When Mercy said to me, "Patricia please read something from the Bible to them and encourage them," I thought - what can I say to these who have been through so much pain? I opened the Bible she handed me and read about Jesus suffering on the cross and rising from the dead. I said, "Jesus truly knows what it's like to suffer. He suffered to take your sins away. He loves you..." I heard them say yes in agreement. I told them that Jesus had saved them because He has some good plans for their lives. I told them that when they leave they need to tell people how wonderful the Savior is. They nodded their heads and it was an awesome time.


While we were in a hallway, a man saw my guitar, grabbed my hand and wanted to sing a song! Below is a little clip...

He was so excited about Jesus! He told me that his son has decided to be a minister and is in seminary studying. He begged, "Please come down to Laundry and sing! Please come! Please!" So here we are in the Laundry Department singing with him! He was truly a happy person.

You've got to DOUBLE-CLICK and see this baby's smile!

DOUBLE-CLICK to see detail.

This is a Somali woman's little boy. It was wonderful to go bed-to-bed and shake people's hands in introduction. This is required - that you make "introductions" before you do anything at all.

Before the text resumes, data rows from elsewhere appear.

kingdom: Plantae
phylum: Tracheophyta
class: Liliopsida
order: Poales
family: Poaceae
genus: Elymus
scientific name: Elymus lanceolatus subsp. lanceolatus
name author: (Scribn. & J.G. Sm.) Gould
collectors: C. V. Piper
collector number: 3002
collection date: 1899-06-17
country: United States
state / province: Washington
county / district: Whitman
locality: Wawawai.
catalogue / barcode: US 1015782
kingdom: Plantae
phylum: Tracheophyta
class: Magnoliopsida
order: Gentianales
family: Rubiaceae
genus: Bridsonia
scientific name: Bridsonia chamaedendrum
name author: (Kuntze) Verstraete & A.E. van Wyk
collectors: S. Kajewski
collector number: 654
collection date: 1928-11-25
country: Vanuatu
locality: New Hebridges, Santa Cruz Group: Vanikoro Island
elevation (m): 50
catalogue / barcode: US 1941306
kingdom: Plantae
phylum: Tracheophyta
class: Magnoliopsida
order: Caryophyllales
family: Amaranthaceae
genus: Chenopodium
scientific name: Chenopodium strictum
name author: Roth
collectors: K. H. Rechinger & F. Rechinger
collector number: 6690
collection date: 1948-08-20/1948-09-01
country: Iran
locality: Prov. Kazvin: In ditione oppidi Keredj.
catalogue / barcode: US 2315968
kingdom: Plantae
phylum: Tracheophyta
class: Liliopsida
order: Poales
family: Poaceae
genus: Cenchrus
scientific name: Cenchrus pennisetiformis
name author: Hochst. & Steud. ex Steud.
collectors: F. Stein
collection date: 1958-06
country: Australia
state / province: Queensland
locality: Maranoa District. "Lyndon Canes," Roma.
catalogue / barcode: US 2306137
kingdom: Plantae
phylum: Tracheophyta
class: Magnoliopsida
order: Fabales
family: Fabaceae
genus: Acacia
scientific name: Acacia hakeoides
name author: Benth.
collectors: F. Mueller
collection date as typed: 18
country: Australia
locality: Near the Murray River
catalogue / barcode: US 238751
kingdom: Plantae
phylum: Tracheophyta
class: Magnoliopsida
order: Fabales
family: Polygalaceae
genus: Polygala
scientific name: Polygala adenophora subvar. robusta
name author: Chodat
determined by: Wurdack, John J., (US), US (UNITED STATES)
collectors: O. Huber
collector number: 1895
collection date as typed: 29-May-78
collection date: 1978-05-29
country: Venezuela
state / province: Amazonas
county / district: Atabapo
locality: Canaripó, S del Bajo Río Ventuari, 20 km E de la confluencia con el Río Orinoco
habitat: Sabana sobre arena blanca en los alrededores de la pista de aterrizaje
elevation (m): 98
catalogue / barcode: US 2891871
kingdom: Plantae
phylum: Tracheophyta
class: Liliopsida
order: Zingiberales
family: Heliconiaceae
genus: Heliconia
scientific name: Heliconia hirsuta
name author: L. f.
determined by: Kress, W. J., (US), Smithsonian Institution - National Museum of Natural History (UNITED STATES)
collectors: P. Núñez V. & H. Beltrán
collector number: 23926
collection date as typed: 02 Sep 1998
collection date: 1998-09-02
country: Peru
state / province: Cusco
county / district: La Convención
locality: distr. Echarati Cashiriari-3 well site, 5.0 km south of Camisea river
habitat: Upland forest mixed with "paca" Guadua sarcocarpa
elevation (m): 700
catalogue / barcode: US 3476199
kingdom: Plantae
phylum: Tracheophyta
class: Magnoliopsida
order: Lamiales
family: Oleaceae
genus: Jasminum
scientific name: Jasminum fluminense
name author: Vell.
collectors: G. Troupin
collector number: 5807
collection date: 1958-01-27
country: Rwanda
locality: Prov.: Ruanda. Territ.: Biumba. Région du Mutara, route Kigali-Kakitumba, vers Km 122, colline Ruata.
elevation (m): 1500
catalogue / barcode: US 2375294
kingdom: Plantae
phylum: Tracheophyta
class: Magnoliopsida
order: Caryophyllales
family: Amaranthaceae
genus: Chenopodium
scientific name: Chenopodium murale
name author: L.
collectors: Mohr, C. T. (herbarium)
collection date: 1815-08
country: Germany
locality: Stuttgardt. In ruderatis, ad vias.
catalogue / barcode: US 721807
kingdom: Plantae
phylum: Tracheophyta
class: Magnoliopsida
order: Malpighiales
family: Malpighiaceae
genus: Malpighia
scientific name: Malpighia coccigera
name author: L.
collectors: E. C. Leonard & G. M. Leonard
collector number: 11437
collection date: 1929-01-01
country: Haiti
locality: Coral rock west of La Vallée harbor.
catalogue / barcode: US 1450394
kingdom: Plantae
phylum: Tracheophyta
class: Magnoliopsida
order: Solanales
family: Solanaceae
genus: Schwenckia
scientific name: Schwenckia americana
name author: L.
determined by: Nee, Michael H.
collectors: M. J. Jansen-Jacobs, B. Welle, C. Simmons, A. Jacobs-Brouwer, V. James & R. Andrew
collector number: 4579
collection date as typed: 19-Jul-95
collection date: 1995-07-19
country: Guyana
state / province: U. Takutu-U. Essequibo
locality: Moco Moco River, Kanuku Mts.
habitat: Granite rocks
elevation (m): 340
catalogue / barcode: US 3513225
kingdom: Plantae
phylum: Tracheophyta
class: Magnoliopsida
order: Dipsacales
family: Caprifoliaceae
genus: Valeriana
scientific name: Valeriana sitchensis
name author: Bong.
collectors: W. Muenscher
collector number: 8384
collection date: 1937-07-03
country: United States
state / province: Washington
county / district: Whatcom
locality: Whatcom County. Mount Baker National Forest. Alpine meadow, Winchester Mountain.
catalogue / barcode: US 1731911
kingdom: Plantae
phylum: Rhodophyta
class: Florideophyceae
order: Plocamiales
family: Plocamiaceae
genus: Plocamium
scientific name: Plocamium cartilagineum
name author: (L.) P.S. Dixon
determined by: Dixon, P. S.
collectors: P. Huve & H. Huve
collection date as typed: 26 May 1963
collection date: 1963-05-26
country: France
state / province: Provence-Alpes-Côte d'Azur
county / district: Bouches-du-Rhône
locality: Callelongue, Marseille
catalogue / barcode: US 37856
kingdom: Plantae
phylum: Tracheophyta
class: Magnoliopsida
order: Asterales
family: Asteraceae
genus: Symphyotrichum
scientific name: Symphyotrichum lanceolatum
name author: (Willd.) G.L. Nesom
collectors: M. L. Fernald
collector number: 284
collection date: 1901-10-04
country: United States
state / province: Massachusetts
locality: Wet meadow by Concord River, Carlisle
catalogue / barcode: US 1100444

These two patients said that they want to follow Jesus. We pray that He will manifest Himself to each one in the days to come.


This is the main street of Kijabe!

We saw their school classrooms which were left open and unlocked...

Here are the desks they use.

You can DOUBLE-CLICK to see detail.

This is what was written on the board to Dan's left.
DOUBLE-CLICK if you can't read it.

This was a little veggie duka in Kijabe. Dan is there to the left, his pastor friend is to his right and there's McKenna.

These are the children of Dan's friend the pastor in the veggie duka pic.

Here's McKenna purchasing some snackies in a super-duka.

This man lives in Kijabe and was riding his bike when he saw Dan Dooley driving by. He let me take his pic then asked for some money which I gladly gave. What a smile!